‘The Laughing Monsters’ by Denis Johnson (2014) – 228 pages Grade: C
I have been impatient with the fiction of Denis Johnson for many years.
A long time ago after reading Denis Johnson’s brilliant first novel, ‘Angels’, and his book of stories, ‘Jesus’ Son’, I made a decision to follow Johnson’s writing career wherever it took him. Unfortunately since then Johnson has severely tested my decision to follow him by writing a long series of competent if rather dull genre novels.
The qualities that I loved in ‘Angels’ and ‘Jesus’ Son’ were the daring originality, the disturbing luminous intensity of his vision.
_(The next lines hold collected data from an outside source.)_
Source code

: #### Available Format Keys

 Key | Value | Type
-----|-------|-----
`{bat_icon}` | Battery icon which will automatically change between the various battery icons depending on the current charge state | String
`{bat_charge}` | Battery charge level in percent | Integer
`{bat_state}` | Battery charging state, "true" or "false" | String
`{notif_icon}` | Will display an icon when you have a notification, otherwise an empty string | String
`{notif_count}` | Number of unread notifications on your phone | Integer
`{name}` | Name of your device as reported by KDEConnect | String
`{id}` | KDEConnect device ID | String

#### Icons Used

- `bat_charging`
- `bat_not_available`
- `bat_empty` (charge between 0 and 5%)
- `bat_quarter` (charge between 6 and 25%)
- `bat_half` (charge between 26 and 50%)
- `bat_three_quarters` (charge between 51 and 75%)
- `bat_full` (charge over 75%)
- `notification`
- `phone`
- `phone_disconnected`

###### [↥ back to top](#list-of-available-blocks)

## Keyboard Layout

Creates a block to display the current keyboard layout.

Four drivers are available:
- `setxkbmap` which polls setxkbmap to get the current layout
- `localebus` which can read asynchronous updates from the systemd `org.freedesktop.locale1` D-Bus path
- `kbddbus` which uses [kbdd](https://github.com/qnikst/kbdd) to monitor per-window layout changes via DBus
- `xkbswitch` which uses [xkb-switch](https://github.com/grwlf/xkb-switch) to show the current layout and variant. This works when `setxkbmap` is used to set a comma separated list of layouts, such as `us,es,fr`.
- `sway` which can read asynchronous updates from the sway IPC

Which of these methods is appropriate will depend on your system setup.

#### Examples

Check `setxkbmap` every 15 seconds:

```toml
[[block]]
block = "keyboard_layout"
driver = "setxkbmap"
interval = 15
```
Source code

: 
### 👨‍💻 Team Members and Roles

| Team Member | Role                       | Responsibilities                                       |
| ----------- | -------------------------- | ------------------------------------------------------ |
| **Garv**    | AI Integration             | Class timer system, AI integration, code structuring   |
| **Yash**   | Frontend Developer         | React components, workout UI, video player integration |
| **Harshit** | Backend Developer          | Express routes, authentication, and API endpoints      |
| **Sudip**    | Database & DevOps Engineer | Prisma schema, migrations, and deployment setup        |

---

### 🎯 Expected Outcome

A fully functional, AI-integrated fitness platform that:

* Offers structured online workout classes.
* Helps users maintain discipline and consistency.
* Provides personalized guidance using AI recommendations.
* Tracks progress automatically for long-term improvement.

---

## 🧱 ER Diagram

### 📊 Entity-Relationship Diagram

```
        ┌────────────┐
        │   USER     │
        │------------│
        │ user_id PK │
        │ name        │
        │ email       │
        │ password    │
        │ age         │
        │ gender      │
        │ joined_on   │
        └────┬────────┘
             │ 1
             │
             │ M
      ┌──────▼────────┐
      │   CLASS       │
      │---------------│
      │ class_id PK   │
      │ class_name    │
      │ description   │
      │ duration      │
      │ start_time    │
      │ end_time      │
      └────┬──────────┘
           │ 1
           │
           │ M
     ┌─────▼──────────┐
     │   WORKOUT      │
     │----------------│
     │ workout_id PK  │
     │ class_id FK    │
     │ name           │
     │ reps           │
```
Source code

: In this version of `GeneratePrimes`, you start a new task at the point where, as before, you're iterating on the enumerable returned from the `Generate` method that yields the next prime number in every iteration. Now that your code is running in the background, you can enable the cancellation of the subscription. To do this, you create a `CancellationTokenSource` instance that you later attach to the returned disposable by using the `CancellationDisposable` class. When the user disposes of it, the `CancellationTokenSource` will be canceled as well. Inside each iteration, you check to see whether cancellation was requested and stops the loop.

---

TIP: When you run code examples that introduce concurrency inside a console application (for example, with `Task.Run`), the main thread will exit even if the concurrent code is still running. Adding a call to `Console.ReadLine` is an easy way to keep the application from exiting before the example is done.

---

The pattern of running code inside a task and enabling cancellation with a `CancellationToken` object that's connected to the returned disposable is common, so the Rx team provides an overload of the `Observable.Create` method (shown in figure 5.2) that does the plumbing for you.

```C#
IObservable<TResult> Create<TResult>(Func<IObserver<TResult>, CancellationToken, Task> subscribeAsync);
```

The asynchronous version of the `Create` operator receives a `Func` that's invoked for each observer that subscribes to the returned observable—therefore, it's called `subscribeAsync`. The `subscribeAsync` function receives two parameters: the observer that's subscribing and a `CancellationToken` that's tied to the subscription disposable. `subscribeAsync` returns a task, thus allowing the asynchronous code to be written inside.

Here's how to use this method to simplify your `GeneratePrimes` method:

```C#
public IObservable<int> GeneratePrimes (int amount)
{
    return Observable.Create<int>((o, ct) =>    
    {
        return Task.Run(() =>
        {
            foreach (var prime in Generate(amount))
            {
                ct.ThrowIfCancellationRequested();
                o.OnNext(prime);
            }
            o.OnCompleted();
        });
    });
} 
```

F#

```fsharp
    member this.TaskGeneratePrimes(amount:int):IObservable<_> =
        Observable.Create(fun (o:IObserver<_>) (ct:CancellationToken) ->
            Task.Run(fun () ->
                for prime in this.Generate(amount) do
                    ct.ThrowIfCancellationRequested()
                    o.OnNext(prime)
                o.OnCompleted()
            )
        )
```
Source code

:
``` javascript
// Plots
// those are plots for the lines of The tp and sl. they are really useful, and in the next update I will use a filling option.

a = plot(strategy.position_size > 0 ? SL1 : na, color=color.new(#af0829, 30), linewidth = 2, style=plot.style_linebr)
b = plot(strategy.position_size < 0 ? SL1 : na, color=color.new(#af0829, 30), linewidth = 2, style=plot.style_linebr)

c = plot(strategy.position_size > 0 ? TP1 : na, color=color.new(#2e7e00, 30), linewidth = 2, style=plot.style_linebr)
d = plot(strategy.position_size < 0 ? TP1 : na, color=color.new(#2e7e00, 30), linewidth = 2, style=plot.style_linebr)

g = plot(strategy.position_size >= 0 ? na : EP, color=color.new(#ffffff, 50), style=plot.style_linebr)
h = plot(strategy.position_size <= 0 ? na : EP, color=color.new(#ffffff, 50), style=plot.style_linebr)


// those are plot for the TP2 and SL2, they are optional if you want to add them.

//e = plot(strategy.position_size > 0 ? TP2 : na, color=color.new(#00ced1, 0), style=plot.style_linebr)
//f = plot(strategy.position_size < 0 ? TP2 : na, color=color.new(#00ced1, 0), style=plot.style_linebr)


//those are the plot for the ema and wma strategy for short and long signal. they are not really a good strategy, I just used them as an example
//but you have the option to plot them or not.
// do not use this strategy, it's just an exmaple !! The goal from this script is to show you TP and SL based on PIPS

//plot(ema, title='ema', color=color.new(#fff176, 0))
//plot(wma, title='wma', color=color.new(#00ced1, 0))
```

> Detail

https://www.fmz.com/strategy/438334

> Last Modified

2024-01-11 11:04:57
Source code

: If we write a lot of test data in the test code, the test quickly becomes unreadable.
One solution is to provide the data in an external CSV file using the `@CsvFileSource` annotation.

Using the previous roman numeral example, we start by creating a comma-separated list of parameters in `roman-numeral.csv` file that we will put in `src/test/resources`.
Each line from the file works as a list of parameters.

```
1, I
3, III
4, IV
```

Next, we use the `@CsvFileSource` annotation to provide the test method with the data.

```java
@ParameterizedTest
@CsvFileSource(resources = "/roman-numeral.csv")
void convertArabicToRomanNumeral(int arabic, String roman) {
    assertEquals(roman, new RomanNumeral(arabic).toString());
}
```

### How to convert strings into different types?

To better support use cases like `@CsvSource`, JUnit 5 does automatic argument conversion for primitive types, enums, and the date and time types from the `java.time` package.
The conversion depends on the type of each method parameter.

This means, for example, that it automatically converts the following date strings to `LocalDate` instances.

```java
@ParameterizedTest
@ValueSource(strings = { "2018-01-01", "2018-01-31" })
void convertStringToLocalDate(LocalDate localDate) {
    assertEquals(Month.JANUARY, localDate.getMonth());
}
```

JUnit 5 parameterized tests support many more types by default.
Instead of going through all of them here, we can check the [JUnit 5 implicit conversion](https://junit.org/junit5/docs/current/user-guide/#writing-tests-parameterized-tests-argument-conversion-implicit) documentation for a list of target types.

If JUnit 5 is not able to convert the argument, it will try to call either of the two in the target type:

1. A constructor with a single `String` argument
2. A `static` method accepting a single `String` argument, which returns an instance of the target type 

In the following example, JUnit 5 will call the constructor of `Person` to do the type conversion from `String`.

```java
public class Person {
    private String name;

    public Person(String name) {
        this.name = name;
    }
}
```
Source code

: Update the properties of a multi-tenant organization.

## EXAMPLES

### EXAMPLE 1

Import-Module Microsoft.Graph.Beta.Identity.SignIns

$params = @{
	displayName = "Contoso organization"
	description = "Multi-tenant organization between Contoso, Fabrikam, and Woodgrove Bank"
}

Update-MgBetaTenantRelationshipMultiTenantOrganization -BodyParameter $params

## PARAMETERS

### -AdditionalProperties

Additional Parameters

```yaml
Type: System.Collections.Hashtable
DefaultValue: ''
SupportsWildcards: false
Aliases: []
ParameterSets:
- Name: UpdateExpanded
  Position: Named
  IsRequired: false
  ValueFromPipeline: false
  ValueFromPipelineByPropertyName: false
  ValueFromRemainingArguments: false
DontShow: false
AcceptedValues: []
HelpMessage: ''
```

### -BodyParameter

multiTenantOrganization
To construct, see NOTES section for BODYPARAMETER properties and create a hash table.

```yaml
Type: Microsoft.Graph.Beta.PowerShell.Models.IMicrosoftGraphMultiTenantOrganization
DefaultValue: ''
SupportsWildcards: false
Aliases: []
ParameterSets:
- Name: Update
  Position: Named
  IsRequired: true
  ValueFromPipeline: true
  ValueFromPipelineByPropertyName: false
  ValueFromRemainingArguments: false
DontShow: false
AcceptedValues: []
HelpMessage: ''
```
I never thought Johnson would settle to be a competent if less than inspiring genre fiction writer. He has been writing cookie cutter versions of novels in various genres for a long time. ‘Fiskadoro’ was his post-apocalyptic novel; ‘Nobody Move’ was his James Cain crime noir novel; ‘The Stars at Noon’ his Robert Stone Central American intrigue novel; and ‘Train Dreams’ was his Cormac McCarthy western minimalism novel.
‘The Laughing Monsters’ is apparently his Graham Greene spy novel with its African setting and much clap-trap about agents following one another around the continent. Graham Greene is probably the most imitated novelist in the world, but ‘The Laughing Monsters’ has none of the joie de vivre of Greene’s novels. Johnson goes through all the plot motions of Greene here but with little of the special good-natured energy that Greene usually brought to his stories.
Most of the scenes take place in old hotels the British left behind. Many of the people staying in these hotels are medical workers dealing with the various African health crises. Post 9/11, major concerns are terrorist plots. The MacGuffin here is Highly Enriched Uranium (HEU). The Russians, the Chinese, the Mossad from Israel, the Indians, a few Euros, the Arabs, and the Americans mostly under the auspices of NATO are all here.
“I’ve come back because I love the mess. Anarchy. Madness. Things falling apart.”
I found ‘The Laughing Monsters’ eminently forgettable and have not thought about its story once since I finished reading it a week ago. The Guardian, while generally positive, wrote: “While Nobody Move was the equal of most crime fiction, The Laughing Monsters is inferior to the very best spy novels.” Agreed. I love Graham Greene novels, but usually can’t stand others’ imitations because they lack his unique spirit.
I should make one disclaimer here. I have not read Denis Johnson’s 2007 National Book Award winner, the 614-page ‘Tree of Smoke’, which is a Vietnam War novel. Considering the award and the praise this novel has gotten, it might change my mind about his fiction entirely, but at this point I have little enthusiasm to read it.